At the ATR Lab, we study dynamic teams operating in extreme and fluid contexts. This refers to teams collaborating across boundaries to address extreme events (e.g., firefighters and healthcare, military, and Antarctica research teams) or ad-hoc basis (e.g., management teams working on sustainability crises, social initiatives organized during the pandemic and war, etc.). To reach our goals, we conduct internationally recognized studies applying a multi-method approach. We observe teams in the field, as well as in experimental settings, using qualitative and quantitative research methods. Further, we create outreach by interacting closely with key players from various industries translating our findings into the workplace.
Effects of team reflexivity on individual and team outcomes
Our research examines the effectiveness of team reflexivity, which can be defined as a team learning process that involves evaluating past actions, the group's goals or procedures, forming intentions, and making decisions about future actions. This process can occur through brief "bursts" of reflection during a task (e.g., team time-out) or longer debriefings. We investigate the key elements of successful team reflexivity and its effects on individual and team performance.
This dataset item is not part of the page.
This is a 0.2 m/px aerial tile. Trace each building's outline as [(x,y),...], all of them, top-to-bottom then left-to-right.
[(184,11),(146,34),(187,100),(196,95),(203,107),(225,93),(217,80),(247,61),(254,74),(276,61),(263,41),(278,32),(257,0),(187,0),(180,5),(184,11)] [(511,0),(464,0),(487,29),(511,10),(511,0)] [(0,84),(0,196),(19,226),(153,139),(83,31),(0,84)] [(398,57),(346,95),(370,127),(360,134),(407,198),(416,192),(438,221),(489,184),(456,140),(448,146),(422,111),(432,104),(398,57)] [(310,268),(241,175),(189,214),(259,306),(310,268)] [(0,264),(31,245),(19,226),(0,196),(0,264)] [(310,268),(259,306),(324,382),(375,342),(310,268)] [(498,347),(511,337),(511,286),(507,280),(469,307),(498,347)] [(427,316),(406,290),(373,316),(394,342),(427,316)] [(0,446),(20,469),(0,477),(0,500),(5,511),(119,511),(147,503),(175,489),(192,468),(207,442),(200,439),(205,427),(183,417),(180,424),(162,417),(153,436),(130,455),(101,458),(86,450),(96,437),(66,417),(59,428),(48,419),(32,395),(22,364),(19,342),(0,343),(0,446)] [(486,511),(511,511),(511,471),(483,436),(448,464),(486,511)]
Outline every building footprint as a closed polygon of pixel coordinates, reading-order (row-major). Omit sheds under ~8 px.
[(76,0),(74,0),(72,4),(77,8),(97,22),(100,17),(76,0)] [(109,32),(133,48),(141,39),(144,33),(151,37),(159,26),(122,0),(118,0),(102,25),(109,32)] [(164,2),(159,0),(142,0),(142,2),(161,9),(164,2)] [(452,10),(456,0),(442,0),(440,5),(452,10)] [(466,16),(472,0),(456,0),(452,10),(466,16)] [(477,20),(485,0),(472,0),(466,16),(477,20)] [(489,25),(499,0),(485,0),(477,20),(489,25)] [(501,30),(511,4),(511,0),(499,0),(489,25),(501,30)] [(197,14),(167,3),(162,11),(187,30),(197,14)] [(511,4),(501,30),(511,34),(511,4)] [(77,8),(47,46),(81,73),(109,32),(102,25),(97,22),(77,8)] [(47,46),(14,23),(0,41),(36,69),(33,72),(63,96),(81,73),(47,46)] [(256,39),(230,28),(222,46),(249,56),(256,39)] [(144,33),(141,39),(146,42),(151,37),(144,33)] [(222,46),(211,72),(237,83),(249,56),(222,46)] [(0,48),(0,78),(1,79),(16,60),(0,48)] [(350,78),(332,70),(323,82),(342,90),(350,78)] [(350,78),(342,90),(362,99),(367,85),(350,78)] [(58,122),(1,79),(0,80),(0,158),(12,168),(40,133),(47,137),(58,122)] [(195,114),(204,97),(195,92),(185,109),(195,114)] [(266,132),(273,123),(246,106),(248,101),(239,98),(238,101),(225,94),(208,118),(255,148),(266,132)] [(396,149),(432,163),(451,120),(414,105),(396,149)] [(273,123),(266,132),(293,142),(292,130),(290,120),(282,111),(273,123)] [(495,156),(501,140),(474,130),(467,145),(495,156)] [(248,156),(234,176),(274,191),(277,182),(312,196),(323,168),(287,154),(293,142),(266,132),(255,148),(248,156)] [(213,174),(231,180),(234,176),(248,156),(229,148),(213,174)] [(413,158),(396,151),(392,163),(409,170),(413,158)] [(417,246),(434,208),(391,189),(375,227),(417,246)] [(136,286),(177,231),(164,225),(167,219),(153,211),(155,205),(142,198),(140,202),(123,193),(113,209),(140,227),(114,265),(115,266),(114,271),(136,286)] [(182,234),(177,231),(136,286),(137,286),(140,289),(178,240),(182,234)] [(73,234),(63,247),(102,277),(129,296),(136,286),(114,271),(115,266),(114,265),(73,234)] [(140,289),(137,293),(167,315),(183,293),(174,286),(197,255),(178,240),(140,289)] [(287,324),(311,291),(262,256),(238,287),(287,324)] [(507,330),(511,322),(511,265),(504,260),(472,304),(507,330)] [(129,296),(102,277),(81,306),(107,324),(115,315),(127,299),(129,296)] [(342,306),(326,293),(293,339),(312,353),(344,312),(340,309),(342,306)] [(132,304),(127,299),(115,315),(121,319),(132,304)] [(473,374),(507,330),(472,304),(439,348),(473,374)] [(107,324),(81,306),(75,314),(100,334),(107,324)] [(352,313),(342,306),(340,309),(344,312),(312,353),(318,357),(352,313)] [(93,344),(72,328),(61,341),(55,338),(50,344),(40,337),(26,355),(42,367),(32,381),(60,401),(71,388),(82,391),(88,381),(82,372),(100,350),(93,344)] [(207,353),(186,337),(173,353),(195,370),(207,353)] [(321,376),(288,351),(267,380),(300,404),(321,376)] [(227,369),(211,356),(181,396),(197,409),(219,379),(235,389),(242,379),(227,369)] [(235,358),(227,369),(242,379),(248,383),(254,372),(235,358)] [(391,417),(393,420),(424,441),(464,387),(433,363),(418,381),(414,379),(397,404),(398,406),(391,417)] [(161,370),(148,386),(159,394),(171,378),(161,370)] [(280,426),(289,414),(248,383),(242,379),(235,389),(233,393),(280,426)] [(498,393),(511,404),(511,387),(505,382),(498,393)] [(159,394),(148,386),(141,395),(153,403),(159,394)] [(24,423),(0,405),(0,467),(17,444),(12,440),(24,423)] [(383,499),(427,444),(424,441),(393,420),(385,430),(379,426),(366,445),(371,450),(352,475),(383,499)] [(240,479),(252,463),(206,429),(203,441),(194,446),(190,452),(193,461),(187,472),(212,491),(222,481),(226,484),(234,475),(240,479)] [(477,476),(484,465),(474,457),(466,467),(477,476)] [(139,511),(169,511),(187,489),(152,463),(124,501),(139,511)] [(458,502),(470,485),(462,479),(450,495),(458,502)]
Leadership in Extreme Contexts
Organizations face ongoing changes and high pressure to adapt quickly to stay competitive in the global market. Extreme teams operating in high-risk, high-stress environments (e.g. emergency services, military operations) are seen as potential sources for learning about how to adapt and perform in challenging environments. However, research on effective leadership in extreme teams is inconclusive. With our research, we aim to facilitate theory development and create evidence-based recommendations for organizations and leaders.
Dynamic Teams in Fluid Contexts
In modern working contexts, teamwork is becoming increasingly fluid. Fluidity refers to flexibility and a dynamization of interactions and virtual collaboration across boundaries of time, space, and structures (such as team participation). Fluidity can offer freedom in terms of collaboration; however, it may come with associated challenges that require further analysis. Despite the common agreement of academics on the fluid shifts in contemporary work, there is still little empirical research on the topic, which we address in our work.
Human-AI teaming refers to the collaboration between humans and artificial intelligence systems to solve complex problems. Human-AI teams can be found in various domains, from healthcare and finance to manufacturing and transportation. Trust is a critical factor in the success of human-AI interactions. Therefore we investigate influencing factors like transparency, explainability, and predictability of the AI systems to create a better understanding of how humans and AI can collaborate effectively and efficiently (This text has been generated 100% by AI).